D’ailleurs seuls les hommes jusqu’au dix-huitième avaient le privilège de créer les corsets et l’image est intéressante puisque les corsets étaient par essence pour corseter les femmes au sens premier, du point de vue de la mode vestimentaire mais aussi pour les contenir dans leur rôle de meuble d’appoint dans une maison cossue.


Le siècle dernier est celui de la libération des femmes et ce à plusieurs titres. Et c’est aussi le siècle des technologies : le latex et le nylon ont changé les habitudes féminines et ont commencé à sublimer leurs seins et leurs jambes. La lingerie devient non plus un seul objet de désir mais un objet du quotidien qui doit avant tout être pratique.


La dernière partie de mon dossier est consacrée à une femme que j’admire beaucoup en la personne de Chantal Thomass et de ses créations artistiques, tout en dentelle de Calais. J’adore son travail, son amour pour les femmes mais aussi pour les hommes. Elle sait allier les plaisirs et la beauté des corps. Je trouve ces œuvres absolument remarquables. Ce n’est pas tant le côté sexuel qui est donné à sa lingerie qui me plait que la finesse des détails, que le travail d’orfèvre fait par les petites mains dans les ateliers parisiens et calaisiens.




La fin de l’année qui ne va durer que quelques semaines va être déterminante pour préparer la fin de mon aventure dans cette vie que je déteste. J’ai beaucoup de choses à préparer d’ici là. D’abord, achever mes missions pour mieux continuer à venger Elisa. Et ensuite préparer mon départ définitif et prendre soin avant de partir de ceux que j’aime.


Il faudrait que je vois une dernière fois papa et maman avant de partir quand Emma part chez sa copine pour les vacances de la Toussaint. Il faut aussi que j’organise ma rencontre finale seule avec maman. J’hésite à revoir Axel. Je crois que cela va me faire beaucoup de mal et j’ai peur que ma passion pour lui ne me donne pas le courage d’aller jusqu’au bout de ma mission. Axel est le seul aujourd’hui qui pourrait me détourner de mon issue fatale. Il y a des matins où je me vois vivre à Barcelone avec lui et construire notre famille. Et puis il y a tous les autres matins où je veux voir le sang couler encore et encore.


Je me demande comment Yasuke va réagir, comment il va pouvoir apprécier tant de changements. J’ai toujours pensé que je ne pouvais pas vivre sans lui et je ne pourrais pas vivre sans lui. Il va devoir partir avec moi.
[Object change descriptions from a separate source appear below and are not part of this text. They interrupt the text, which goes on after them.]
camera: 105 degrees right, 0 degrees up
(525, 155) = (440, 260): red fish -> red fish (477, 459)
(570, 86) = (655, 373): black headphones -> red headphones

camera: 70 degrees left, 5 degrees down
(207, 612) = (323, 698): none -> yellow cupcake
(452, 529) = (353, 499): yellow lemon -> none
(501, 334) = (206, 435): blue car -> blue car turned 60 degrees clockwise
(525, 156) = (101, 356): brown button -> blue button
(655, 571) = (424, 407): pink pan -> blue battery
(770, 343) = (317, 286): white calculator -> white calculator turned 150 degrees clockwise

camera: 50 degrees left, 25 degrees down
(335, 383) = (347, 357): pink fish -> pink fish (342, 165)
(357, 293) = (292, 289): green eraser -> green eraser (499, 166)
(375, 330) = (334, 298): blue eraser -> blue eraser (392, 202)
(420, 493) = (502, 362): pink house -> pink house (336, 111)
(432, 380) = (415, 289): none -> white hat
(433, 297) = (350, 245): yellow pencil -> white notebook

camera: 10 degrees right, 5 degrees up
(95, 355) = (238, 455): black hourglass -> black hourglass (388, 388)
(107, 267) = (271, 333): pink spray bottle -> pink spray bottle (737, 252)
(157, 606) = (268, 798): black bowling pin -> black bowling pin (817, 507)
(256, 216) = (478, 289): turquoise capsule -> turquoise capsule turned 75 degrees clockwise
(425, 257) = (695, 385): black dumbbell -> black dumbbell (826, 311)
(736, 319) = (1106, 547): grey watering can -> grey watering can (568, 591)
Je sens qu’en ce moment, au-delà du départ, je me sens triste et malheureuse. Je n’arrête pas de penser aux enfants. Emma bientôt, Constanz il y a peu et maintenant Léo et Lucas… Comment faire …. ? Est-ce que je les protège ? Est-ce que je les condamne moi-même ? Qui suis-je pour agir à leur place ? Que vont-ils devenir ? Autant de questions insolvables qui tournent et retournent dans ma tête …. C’est peut-être cela que l’on appelle la culpabilité. Une chose est sûre …. Il y a des semaines, j’arrivais à me regarder dans le miroir, à soutenir mon regard et à me sentir fière de ce que j’ai fait. Aujourd’hui je me fuis, je fuis mon corps, je fuis mon regard, je fuis mon âme que j’ai semble-t-il souillée. Je revois ce petit garçon heureux de courir sur un terrain de foot sans que son père ne pose un regard sur lui. Et je me déteste. Mais je revois aussi les bras et les jambes de Constanz couverts de bleus. Et je m’aime.


Ma première vie ne doit pas s’arrêter sur un échec. Le combat et la vengeance doivent rester mes valeurs. Allez Lisa…. ne pense plus aux enfants …. Pense à chaque gouttelette de sang qui nettoie le monde de cette pourriture obscène qui piétine la pureté des enfants.